When contacted by Financial Chronicle, Shahzaad Dalal, vice-chairman, IL&FS Investment Managers, said people are reluctant to go and join boards as independent directors. “But we have no option but to go on the board of the companies. This is the cost of doing business for us,” he said.

“Though nominees of banks and financial institutions may be considered as independent directors on the boards of companies, PE fund nominees who supply equity capital are not treated as independent. Rather, they are treated as interested directors,” said Som Mandal, managing partner, FoxMandal Little.

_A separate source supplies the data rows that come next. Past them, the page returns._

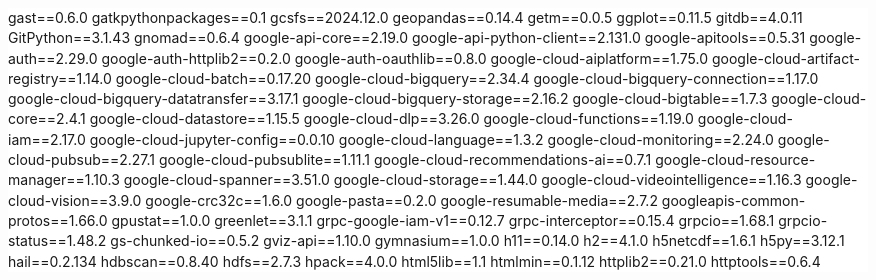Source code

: gast==0.6.0
gatkpythonpackages==0.1
gcsfs==2024.12.0
geopandas==0.14.4
getm==0.0.5
ggplot==0.11.5
gitdb==4.0.11
GitPython==3.1.43
gnomad==0.6.4
google-api-core==2.19.0
google-api-python-client==2.131.0
google-apitools==0.5.31
google-auth==2.29.0
google-auth-httplib2==0.2.0
google-auth-oauthlib==0.8.0
google-cloud-aiplatform==1.75.0
google-cloud-artifact-registry==1.14.0
google-cloud-batch==0.17.20
google-cloud-bigquery==2.34.4
google-cloud-bigquery-connection==1.17.0
google-cloud-bigquery-datatransfer==3.17.1
google-cloud-bigquery-storage==2.16.2
google-cloud-bigtable==1.7.3
google-cloud-core==2.4.1
google-cloud-datastore==1.15.5
google-cloud-dlp==3.26.0
google-cloud-functions==1.19.0
google-cloud-iam==2.17.0
google-cloud-jupyter-config==0.0.10
google-cloud-language==1.3.2
google-cloud-monitoring==2.24.0
google-cloud-pubsub==2.27.1
google-cloud-pubsublite==1.11.1
google-cloud-recommendations-ai==0.7.1
google-cloud-resource-manager==1.10.3
google-cloud-spanner==3.51.0
google-cloud-storage==1.44.0
google-cloud-videointelligence==1.16.3
google-cloud-vision==3.9.0
google-crc32c==1.6.0
google-pasta==0.2.0
google-resumable-media==2.7.2
googleapis-common-protos==1.66.0
gpustat==1.0.0
greenlet==3.1.1
grpc-google-iam-v1==0.12.7
grpc-interceptor==0.15.4
grpcio==1.68.1
grpcio-status==1.48.2
gs-chunked-io==0.5.2
gviz-api==1.10.0
gymnasium==1.0.0
h11==0.14.0
h2==4.1.0
h5netcdf==1.6.1
h5py==3.12.1
hail==0.2.134
hdbscan==0.8.40
hdfs==2.7.3
hpack==4.0.0
html5lib==1.1
htmlmin==0.1.12
httplib2==0.21.0
httptools==0.6.4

The private equity industry faces a Hobson’s choice in some respects; it would not like its employees to be fully exposed to liability nor would it like a situation of having no directors on the board of a company it has invested in. “The PE fund is expected to bring in standards of corporate governance, access to markets and higher operating leverage to increase the probability and amount of success. For this, we need to put appropriate people on the board and on key committees of the board such as the audit committee and corporate governance committee. We can’t hire people we don’t know to do this for us,” said Shailendra Bhandari, head —private equity, Tata Capital.

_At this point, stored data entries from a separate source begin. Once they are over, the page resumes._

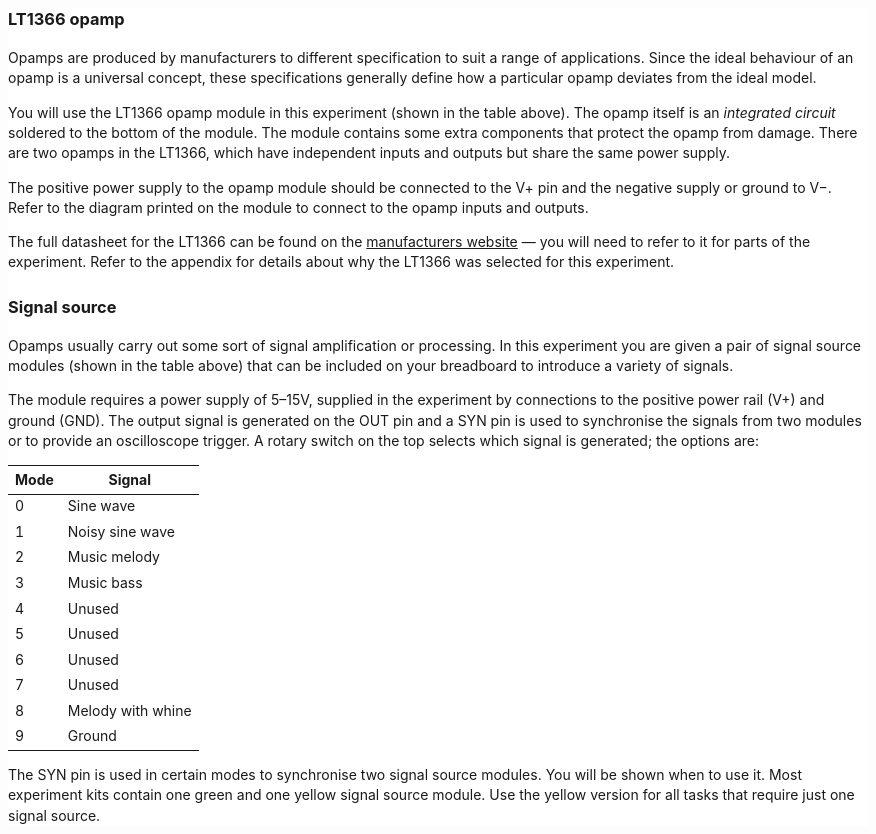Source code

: ### LT1366 opamp

Opamps are produced by manufacturers to different specification to suit a range of applications.
Since the ideal behaviour of an opamp is a universal concept, these specifications generally define how a particular opamp deviates from the ideal model.
			
You will use the LT1366 opamp module in this experiment (shown in the table above).
The opamp itself is an *integrated circuit* soldered to the bottom of the module.
The module contains some extra components that protect the opamp from damage.
There are two opamps in the LT1366, which have independent inputs and outputs but share the same power supply.
			
The positive power supply to the opamp module should be connected to the V+ pin and the negative supply or ground to V−.
Refer to the diagram printed on the module to connect to the opamp inputs and outputs.
			
The full datasheet for the LT1366 can be found on the [manufacturers website](https://www.analog.com/media/en/technical-documentation/data-sheets/1366fb.pdf) — you will need to refer to it for parts of the experiment.
Refer to the appendix for details about why the LT1366 was selected for this experiment.
			
### Signal source

Opamps usually carry out some sort of signal amplification or processing.
In this experiment you are given a pair of signal source modules (shown in the table above) that can be included on your breadboard to introduce a variety of signals.
			
The module requires a power supply of 5–15V, supplied in the experiment by connections to the positive power rail (V+) and ground (GND).
The output signal is generated on the OUT pin and a SYN pin is used to synchronise the signals from two modules or to provide an oscilloscope trigger.
A rotary switch on the top selects which signal is generated; the options are:			

| Mode | Signal |
| ---- | ------ |
| 0   |	Sine wave |
| 1   |	Noisy sine wave |
| 2   |	Music melody |
| 3   |	Music bass |
| 4   |	Unused |
| 5   |	Unused |
| 6   |	Unused |
| 7   |	Unused |
| 8   |	Melody with whine |
| 9   |	Ground |
			
The SYN pin is used in certain modes to synchronise two signal source modules.
You will be shown when to use it.
Most experiment kits contain one green and one yellow signal source module.
Use the yellow version for all tasks that require just one signal source.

In this year alone, 340 independent directors have quit the boards of companies. As NG Khaitan, senior partner, Khaitan & Co, says, “A lot of people are shying away from these responsibilities as the provisos are quite harsh.”

The potential civil and criminal liabilities that PE fund nominees can be exposed to has increased the level of due diligence that these strategic investors do before committing their reputations to any firm, particularly small and mid cap companies. “People are slightly hesitant as they want to know the background of the company and its promoters,” said Sudhir Dash, director, Motilal Oswal Investment Advisors.

PE firms are, therfore, focusing on operating partners who are industry experts and are closely involved with the investment transaction, to represent them on the boards of the companies and help in the mission of implementing the business plans.